Moore’s razor-thin loss means the GOP’s already slim majority will shrink to 51-49, putting the pressure on Republicans as they try to enact their conservative legislative agenda and set their sights toward the 2018 mid-term elections.

Moore’s campaign was hampered by accusations by nine women that he made unwelcome sexual advances on them in the 1970s, when they were teenagers and he was in his 30s. One woman said she was 14 at the time.

Though Moore repeatedly and vehemently denied the accusations, they cast a cloud over his campaign that prompted many top Republicans to distance themselves from the former judge.

Earlier in the day, Republican lawmakers warned that should Moore win, they would meet Wednesday morning to discuss a “menu of options” that they could take to respond to allegations of sexual misconduct, the Wall Street Journal reported.

Alabama voters were split on the validity of the allegations, according to early exit polls. Just under half of those surveyed said they believed the accusers, while more than four in 10 said they did not.

Moore denied he had even met any of the women who accused him. At one of many bizarre points in the campaign, Moore’s backers argued over whether a yearbook message he was accused of writing to one of the women was a forgery.

The accusations briefly rendered Moore a political pariah in Washington.
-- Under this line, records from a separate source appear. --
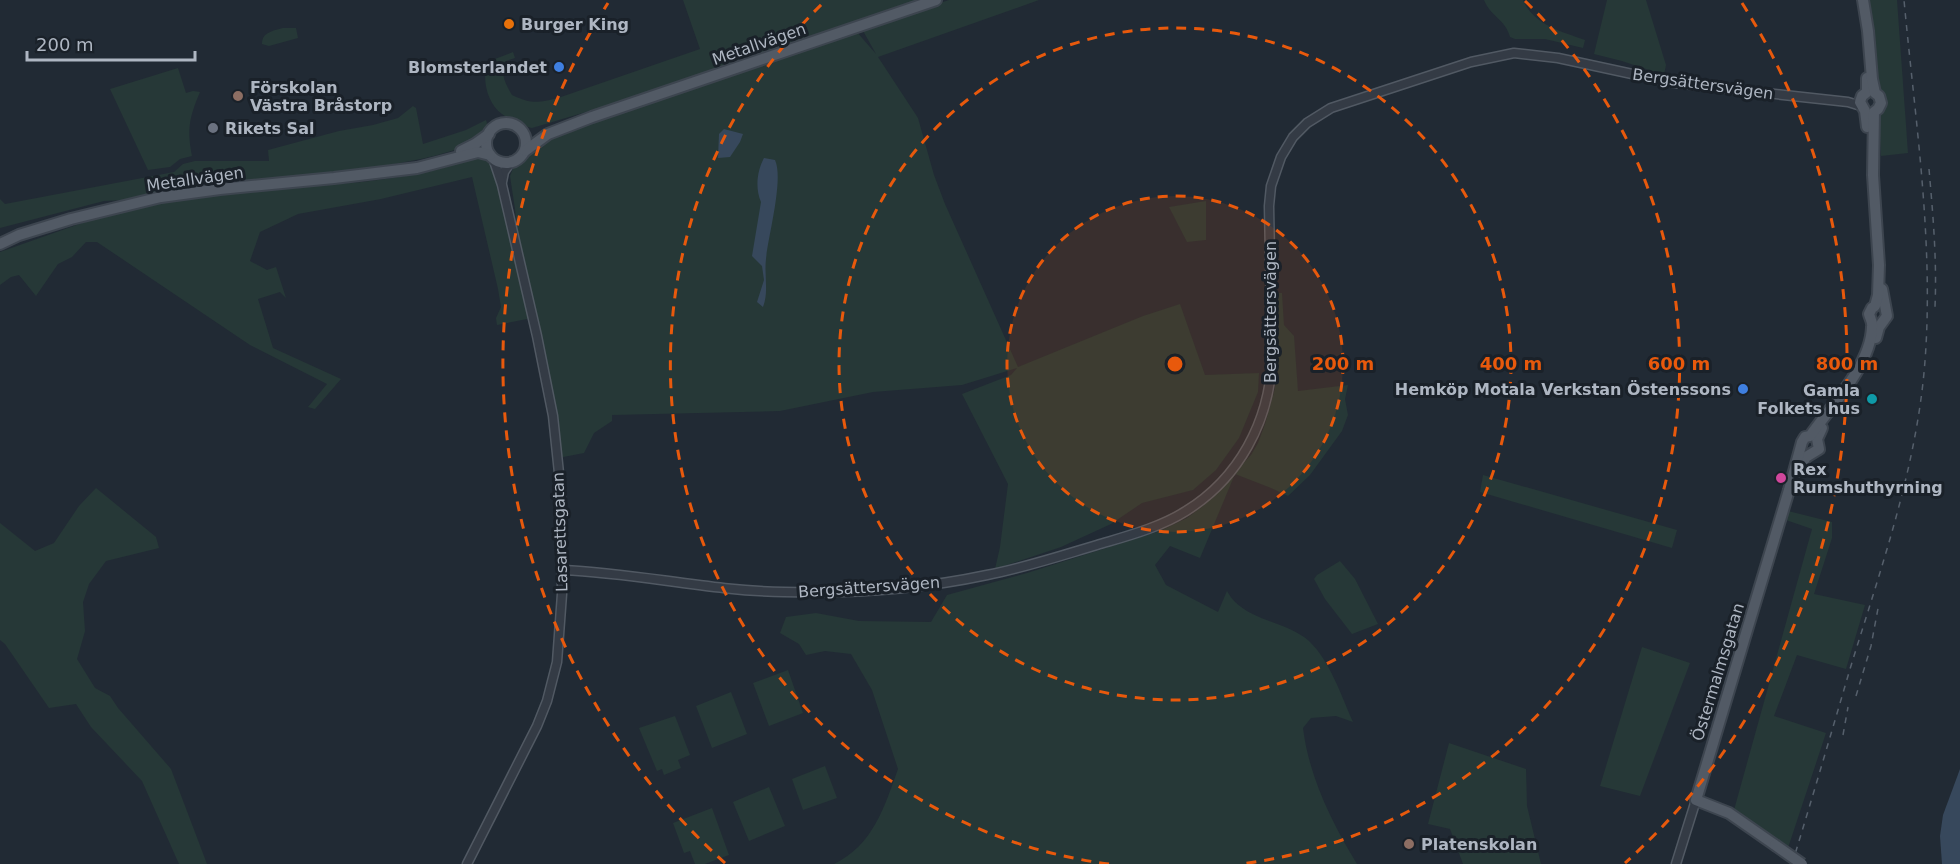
<svg xmlns="http://www.w3.org/2000/svg" width="1960" height="864" font-family="'DejaVu Sans',sans-serif">
<rect width="100%" height="100%" fill="#212a34"/>
<!-- green -->
<g fill="#263837">
<path d="M683 0H917L596 109 532 128C526 127 524 125 519 123 513 120 507 118 502 114 487 103 482 80 487 62L513 52 515 58 506 61C500 74 505 83 512 95 531 104 538 103 558 98L700 49Z"/>
<path d="M949 0H1039L878 57 918 118 934 175 945 204 1018 367 1143 316 1180 304 1205 375 1259 373 1258 392 1239 438 1216 470 1193 490 1142 503 1111 524 1061 547 995 569 1000 547 1008 484 962 394 1011 375 1017 368 962 385 873 392 780 411 612 415V421L594 433 584 453 558 458 532 318 497 325 496 318 501 307 498 289 472 177 381 199 298 214 260 232 250 261 267 270 276 267 286 298 280 292 258 299 273 348 341 379 315 409 308 407 327 384 250 345 97 242H86L72 257 58 264 36 296 19 275 11 277 0 285V252L150 199 104 201 0 228V199L5 204 174 172 183 164 195 161H269L268 150 339 131 373 125 398 118 413 106 416 108 423 144 466 130 486 120C502 159 330 172 307 175 280 178 250 180 225 187 292 187 356 186 422 173 442 170 460 161 480 157L490 163 494 169 503 208 520 261 515 209 510 176 514 166 530 152 556 134 856 31 876 54 862 29Z"/>
<path d="M1484 0H1523C1534 25 1561 31 1585 40L1583 48 1545 39H1515L1510 37C1505 19 1491 17 1484 0Z"/>
<polygon points="1607,0 1646,0 1666,65 1664,75 1622,61 1594,54"/>
<polygon points="1867,0 1897,0 1908,153 1881,156 1877,86"/>
<path d="M283 28H296L298 38 269 46 262 44C262 32 273 31 283 28Z"/>
<path d="M178 68 186 93 193 91 200 92C189 118 187 129 192 156L180 159 170 167 148 170 110 89Z"/>
<polygon points="1206,201 1206,240 1187,242 1169,207"/>
<path d="M1276 293H1282L1284 325 1294 336 1298 391 1348 385 1345 399 1348 415 1342 431 1310 475 1288 496 1271 488 1235 474 1200 558 1170 546 1155 565 1166 585 1218 612 1227 591C1243 621 1285 620 1309 641 1330 661 1341 695 1353 722L1336 716 1311 718 1303 728C1309 777 1332 823 1357 864H834C873 845 884 808 898 769L872 690 851 654 825 651 806 655 799 644 780 633 786 617 816 613 859 621 931 622 947 595 1027 573 1160 531 1187 518 1203 506 1251 455 1258 443 1265 424 1274 392 1278 371Z"/>
<polygon points="1483,475 1677,530 1672,548 1480,492"/>
<polygon points="96,488 156,537 159,548 106,561 89,584 83,602 85,631 77,659 95,688 110,696 118,708 171,769 207,864 179,864 142,781 91,727 76,704 49,708 5,644 0,640 0,523 35,551 54,543 79,506"/>
<polygon points="1788,511 1832,522 1832,538 1814,594 1865,605 1846,669 1797,655 1774,716 1826,733 1788,848 1765,834 1734,810 1812,529 1786,520"/>
<polygon points="1340,561 1355,579 1378,624 1352,634 1325,599 1314,579 1317,575"/>
<polygon points="1642,647 1690,663 1640,796 1600,786"/>
<polygon points="788,670 803,713 769,726 753,683"/>
<polygon points="731,692 747,734 712,748 696,706"/>
<polygon points="675,716 690,755 678,760 681,768 664,775 662,769 657,771 639,728"/>
<polygon points="1449,743 1526,769 1527,806 1541,864 1463,864 1450,829 1428,824"/>
<polygon points="825,766 837,798 803,810 792,779"/>
<polygon points="769,787 785,826 749,841 733,802"/>
<polygon points="712,808 729,855 705,864 695,864 690,851 684,853 673,823"/>
</g>
<!-- water -->
<g fill="#37485c">
<polygon points="724,129 743,134 740,142 730,157 718,158 719,134"/>
<path d="M764 158 775 160C784 179 768 237 766 259 764 275 769 292 763 307L757 302 764 280 762 266 752 256 761 202C755 188 757 171 764 158Z"/>
<polygon points="1960,769 1960,864 1942,864 1940,836 1943,815"/>
</g>
<g fill="none" stroke-linecap="round" stroke-linejoin="round">
<!-- minor casing -->
<g stroke="#515963" stroke-width="11">
<g id="minor">
<polyline points="502,182 504,172 510,163"/>
<path d="M563 570C637 573 710 591 784 592 852 594 921 589 987 575 1024 568 1060 556 1097 545 1127 536 1159 528 1186 511 1239 478 1269 422 1272 360L1269 206 1271 186 1281 157 1293 137 1307 123 1331 108 1471 62 1514 53 1558 58 1674 83 1848 102 1861 106"/>
<polyline points="467,864 537,726 547,701 557,662 562,594 561,492 553,416 537,336 502,185 493,158"/>
<polyline points="1676,864 1696,800"/>
</g>
</g>
<!-- major casing -->
<g stroke="#3d454f" stroke-width="14">
<g id="major">
<circle cx="506" cy="143" r="20"/>
<polyline points="1867,127 1865,111 1860,102 1862,96 1867,92 1867,78"/>
<polyline points="461,151 475,144 489,134"/>
<polyline points="525,151 548,134 592,117 936,0"/>
<polyline points="0,244 19,235 71,219 161,197 220,189 334,178 417,168 478,152 490,155"/>
<polyline points="1876,338 1879,327 1887,316 1882,289"/>
<polyline points="1800,467 1806,457 1819,449 1817,439 1822,428"/>
<path d="M1775 845 1729 813 1696 800 1789 490 1802 442 1805 437 1810 436C1831 406 1871 365 1872 327 1873 322 1870 318 1869 314L1872 308 1875 306 1878 295 1879 265 1873 175 1874 112 1878 109 1881 103 1879 96 1875 93 1872 79 1868 31 1863 0"/>
</g>
</g>
<!-- minor -->
<use href="#minor" stroke="#343b45" stroke-width="8"/>
<!-- major -->
<use href="#major" stroke="#525a65" stroke-width="10"/>
<!-- rail -->
<g stroke="#56606c" stroke-width="1.5" stroke-dasharray="6 6" stroke-linecap="butt">
<path d="M1929 169C1933 215 1937 260 1935 307"/>
<polyline points="1856,696 1871,646 1879,603"/>
<polyline points="1843,735 1848,707"/>
<path d="M1792 864C1812 799 1831 734 1850 669 1881 568 1917 467 1925 361 1934 241 1915 119 1904 0"/>
</g>
<!-- major-bridge casing -->
<g stroke="#3d454f" stroke-width="14" stroke-linecap="butt">
<polyline id="major-bridge" points="1775,845 1802,864"/>
</g>
<!-- major-bridge -->
<use href="#major-bridge" stroke="#525a65" stroke-width="10"/>
</g>
<!-- distance rings -->
<circle cx="1175" cy="364" r="168" fill="#e8590c" fill-opacity=".12"/>
<g fill="none" stroke="#e8590c" stroke-width="3" stroke-dasharray="10 8">
<circle cx="1175" cy="364" r="168"/>
<circle cx="1175" cy="364" r="336"/>
<path d="M1109 864A504 504 0 0 1 825 1M1525 1A504 504 0 0 1 1241 864"/>
<path d="M725 863A672 672 0 0 1 608 3M1742 3A672 672 0 0 1 1625 863"/>
</g>
<!-- markers -->
<circle fill="#e8710a" stroke="#1a2129" stroke-width="2" cx="509" cy="24" r="6"/>
<g fill="#3f7fe0" stroke="#1a2129" stroke-width="2">
<circle cx="559" cy="67" r="6"/>
<circle cx="1743" cy="389" r="6"/>
</g>
<g fill="#8d6e63" stroke="#1a2129" stroke-width="2">
<circle cx="238" cy="96" r="6"/>
<circle cx="1409" cy="844" r="6"/>
</g>
<circle fill="#6b7280" stroke="#1a2129" stroke-width="2" cx="213" cy="128" r="6"/>
<circle fill="#0f9aa8" stroke="#1a2129" stroke-width="2" cx="1872" cy="399" r="6"/>
<circle fill="#d1479c" stroke="#1a2129" stroke-width="2" cx="1781" cy="478" r="6"/>
<g text-anchor="middle" dominant-baseline="central" stroke-width="6" stroke-linejoin="round" paint-order="stroke">
<!-- poi labels -->
<g font-size="16" font-weight="bold" fill="#aeb6c2" stroke="#1a2129" text-anchor="start">
<text x="521" y="24">Burger King</text>
<text x="547" y="67" text-anchor="end">Blomsterlandet</text>
<text x="250" y="87">Förskolan<tspan x="250" dy="18">Västra Bråstorp</tspan></text>
<text x="225" y="128">Rikets Sal</text>
<text x="1731" y="389" text-anchor="end">Hemköp Motala Verkstan Östenssons</text>
<text x="1860" y="390" text-anchor="end">Gamla<tspan x="1860" dy="18">Folkets hus</tspan></text>
<text x="1793" y="469">Rex<tspan x="1793" dy="18">Rumshuthyrning</tspan></text>
<text x="1421" y="844">Platenskolan</text>
</g>
<!-- street labels -->
<g font-size="16" fill="#aeb6c2" stroke="#1a2129">
<text transform="translate(759 44) rotate(-19)">Metallvägen</text>
<text transform="translate(1703 84) rotate(8)">Bergsättersvägen</text>
<text transform="translate(195 179) rotate(-8)">Metallvägen</text>
<text transform="translate(1270 312) rotate(-90)">Bergsättersvägen</text>
<text transform="translate(560 532) rotate(-92)">Lasarettsgatan</text>
<text transform="translate(869 587) rotate(-4)">Bergsättersvägen</text>
<text transform="translate(1718 672) rotate(-73)">Östermalmsgatan</text>
</g>
</g>
<circle cx="1175" cy="364" r="9" fill="#e8590c" stroke="#1a2129" stroke-width="3"/>
<g font-size="18" text-anchor="middle" font-weight="bold" fill="#e8590c" stroke="#1a2129" stroke-width="6" stroke-linejoin="round" paint-order="stroke">
<text x="1343" y="370">200 m</text>
<text x="1511" y="370">400 m</text>
<text x="1679" y="370">600 m</text>
<text x="1847" y="370">800 m</text>
</g>
<!-- scale -->
<path d="M27 51v9h168v-9" fill="none" stroke="#aeb6c2" stroke-width="3"/>
<text x="36" y="51" font-size="18" fill="#aeb6c2" stroke="#1a2129" stroke-width="4.5" paint-order="stroke">200 m</text>
</svg>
Much of the Republican establishment distanced itself from the former Alabama judge famous for his prominent display of the Ten Commandments — a move that resulted in his suspension from the bench.

But after his poll numbers seemed to steady, and President Donald Trump said he needed Moore’s vote to pass his agenda, the Republican National Committee reinstated its support of Moore’s campaign.

Trump, who has also denied accusations of sexual misconducted, tweeted Tuesday: “VOTE ROY MOORE!”

Moore’s defeat is the latest political setback for Trump, who had endorsed Moore’s Republican primary opponent, Luther Strange, earlier this fall only to see Moore move forward in the special election against Jones to fill the seat vacated by Attorney General Jeff Sessions.

Polls opened at 7 a.m. Tuesday with a steady though not especially strong turnout, according to the Los Angeles Times.

Moore, together with his wife, rode a horse named Sassy to their polling place outside his hometown of Gadsden. He did the same thing during the primary run against interim Republican Sen. Luther Strange.

Jones cast his ballot in Mountain Brook, a suburb of Birmingham, expressing confidence in his prospects.

Without the accusations of Moore preying on teens, the race never would have been in contention: Alabama is one of the reddest states in the union, and is anything but welcoming to most Democratic candidates.

Jones, a former U.S. attorney, made a name for himself after prosecuting two Ku Klux Klan members accused of bombing Birmingham’s 16th Street Baptist Church in 1963.

Last month, the Washington Post reported that a woman accused Moore of initiating sexual contact with her when she was 14 years old and he was 32.

The Post also spoke to three other women who said Moore made sexual advances toward them when they were between 16 and 18 years old. Then other women came forward accusing Moore of sexual misconduct, including one who alleged Moore assaulted her when she was 16.

Moore initially said that he may have dated women in their later teens, famously telling Sean Hannity last month during a radio interview: “I don’t remember dating any girl without the permission of her mother.” But he later insisted he did not know any of the accusers.

Moore’s time as a judge also raised eyebrows. In 2004, Moore was removed from the bench as a judge in Alabama after refusing to comply with a federal court order to remove the Ten Commandments in the Alabama Judicial Building. In 2016, he was suspended and later resigned as the state’s chief justice for ordering lower courts to disobey the 2015 Supreme Court’s ruling legalizing same-sex marriages.